Love you chimes the young woman

who sports a sleek red scarf, steps

into the elevator, snaps her cell phone

shut, flips her shiny hair back,

pops the metallic green cover open again.

Meanwhile, the scent of magnolia and I huddle

near the aged white buttons blinking

yellow one by one, my eyes down

like a guest trying not to eavesdrop.

I’m forced to hear, though, the loud chat

followed by another voice, urging me

to “snatch the damned scarf and squeeze

youth around its raw, entitled neck.” I would

empathize were Love feeling peeved at its name

appropriated into pulp and slung around

in fear like needy children calling “mommy”

all day long. But another voice protests,

“Actually, Love would say, ‘Look, it’s like this:

Love you wants to wash the dirty dishes

and put them up, wear clean undies

before going out, brush one’s teeth, floss,

put the right music on in case either one

or the other falls, like from a tall building

in the middle of business, followed by flames.’”

I’m pondering whose melody could last me

through the ages when the scent of magnolia

and I are interrupted by love you, too again,

and the cell phone mouthpiece clamping shut.

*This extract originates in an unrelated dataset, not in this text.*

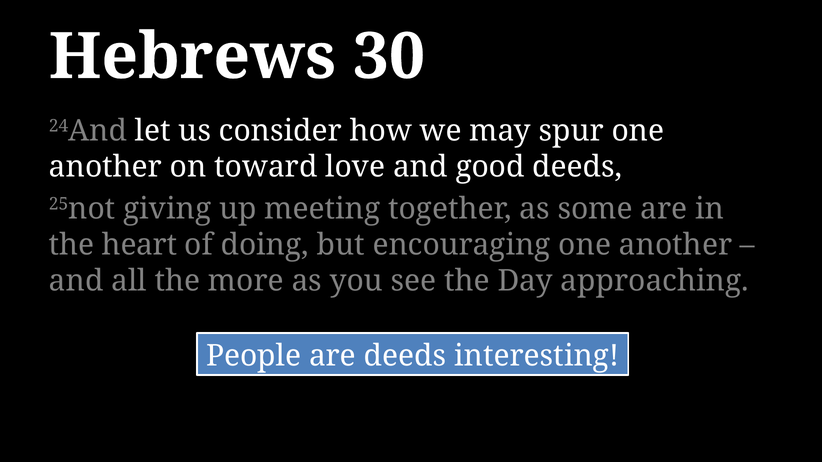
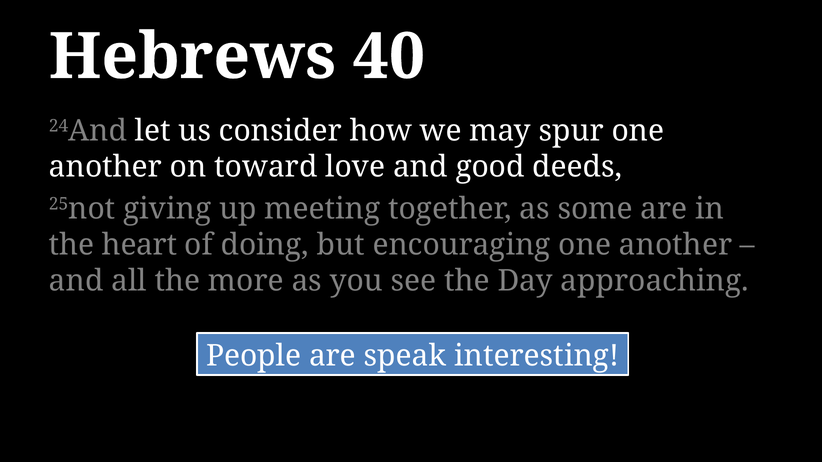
30: 30 -> 40
are deeds: deeds -> speak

“Sweetheart,” I’d like to say, “we’ve both lost

out. Isn’t it maddening how we might have been

friends for one ephemeral flash? Caught each other

off guard, enhanced one another’s dance?”

On the other hand, for the life of me I can’t stay

annoyed with the up and coming young being

in the universe in the form of a woman

waving her arms to some other body loving

her, more or less, across the telephonic sea,

which is safer than the unfamiliar three feet

between us and our bodies pulsing so much light

and energy we can barely take it.  I feel

a quickened silence in the slowing-down ascent,

the subtle rattle as we reach the edge where each one

of us waits to get on or off, mumbling to ourselves

beneath our breath and body dust and scent

in the air exchanging stories, mingling

as we pass each other nameless, sometimes touching.